_Assignment_
Match the string "knee" against each line below, and copy every line that matches.

_Records for this task_
━━━━━━━━━━━━━━━━

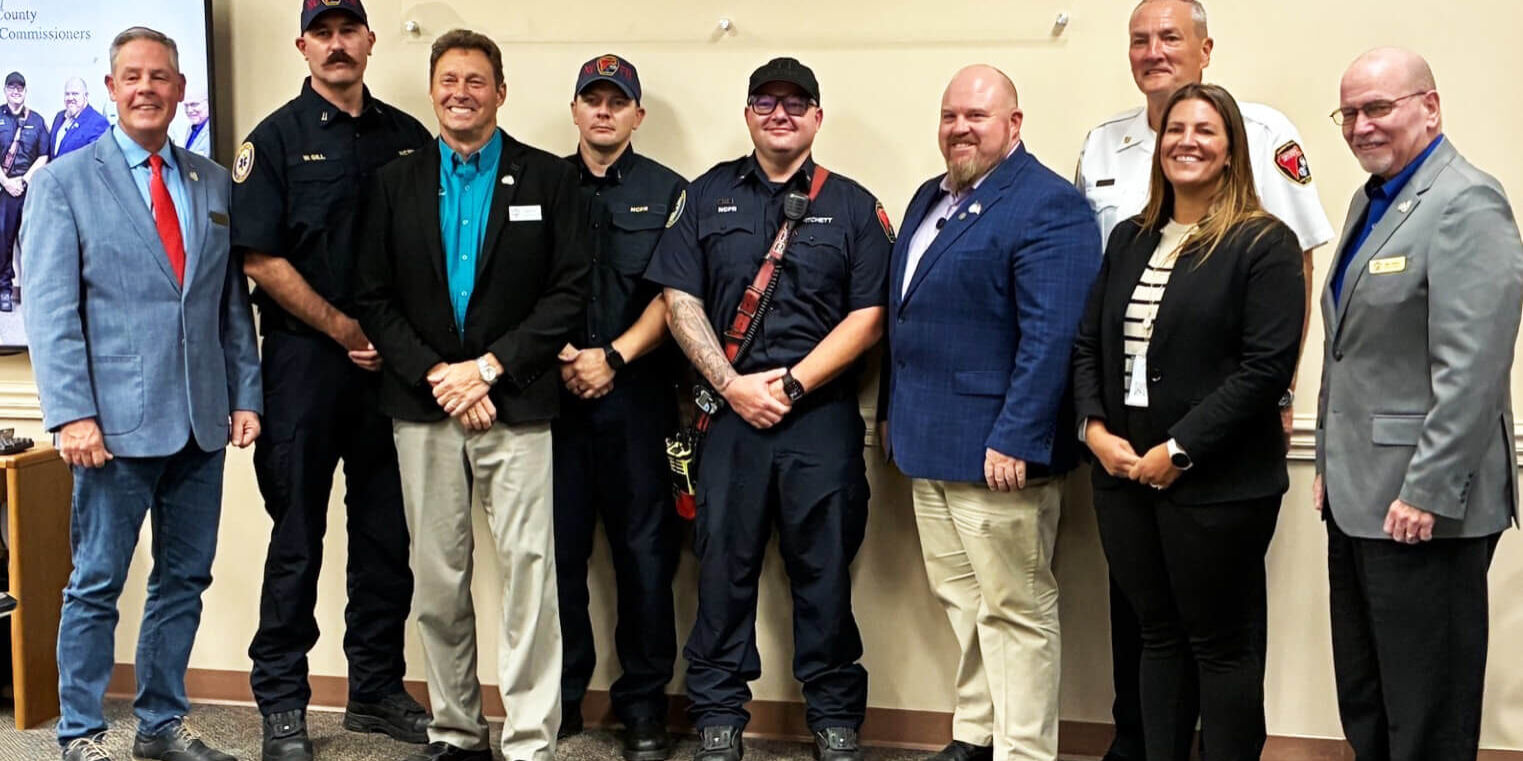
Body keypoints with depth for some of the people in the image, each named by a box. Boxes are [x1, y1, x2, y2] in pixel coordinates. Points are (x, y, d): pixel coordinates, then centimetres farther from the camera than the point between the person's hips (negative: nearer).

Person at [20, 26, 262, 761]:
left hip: (202, 423, 5)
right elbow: (50, 309, -6)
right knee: (96, 586, 2)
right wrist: (72, 414, -15)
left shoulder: (214, 183, 12)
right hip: (117, 423, -4)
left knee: (184, 581, 11)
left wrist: (245, 394, 6)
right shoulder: (63, 182, 0)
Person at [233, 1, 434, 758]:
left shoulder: (407, 137, 9)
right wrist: (348, 330, -9)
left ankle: (377, 689, 22)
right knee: (298, 538, 2)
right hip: (304, 362, -3)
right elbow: (261, 260, -8)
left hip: (390, 363, 4)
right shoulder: (276, 139, -2)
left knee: (386, 533, 9)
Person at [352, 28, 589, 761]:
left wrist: (488, 368, -10)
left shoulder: (548, 178, 3)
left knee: (528, 570, -6)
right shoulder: (394, 183, 10)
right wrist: (437, 376, -8)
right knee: (436, 578, 8)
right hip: (422, 404, 3)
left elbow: (569, 290, -3)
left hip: (515, 403, -2)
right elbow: (374, 299, 5)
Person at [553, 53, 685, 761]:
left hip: (637, 391, -1)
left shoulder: (667, 192, 8)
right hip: (555, 389, 1)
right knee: (558, 545, 3)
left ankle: (643, 702, 10)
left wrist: (615, 356, -10)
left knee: (645, 548, 0)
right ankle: (561, 695, 16)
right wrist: (562, 357, -6)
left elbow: (674, 294, 0)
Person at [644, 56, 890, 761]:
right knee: (724, 562, 5)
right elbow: (680, 300, 3)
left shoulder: (854, 206, 7)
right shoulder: (706, 196, 10)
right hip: (729, 408, 1)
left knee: (824, 565, 4)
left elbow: (869, 314, 0)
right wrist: (734, 386, -7)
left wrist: (793, 382, -9)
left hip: (821, 413, -1)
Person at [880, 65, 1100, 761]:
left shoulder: (1048, 206, -12)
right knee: (959, 599, 16)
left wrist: (1017, 440, -24)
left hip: (996, 449, -8)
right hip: (926, 443, 9)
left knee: (1014, 611, 1)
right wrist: (895, 412, 20)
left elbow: (1051, 337, -20)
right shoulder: (930, 199, 16)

━━━━━━━━━━━━━━━━

_Answer box_
right knee: (96, 586, 2)
left knee: (184, 581, 11)
right knee: (298, 538, 2)
left knee: (386, 533, 9)
left knee: (528, 570, -6)
right knee: (436, 578, 8)
right knee: (558, 545, 3)
left knee: (645, 548, 0)
right knee: (724, 562, 5)
left knee: (824, 565, 4)
right knee: (959, 599, 16)
left knee: (1014, 611, 1)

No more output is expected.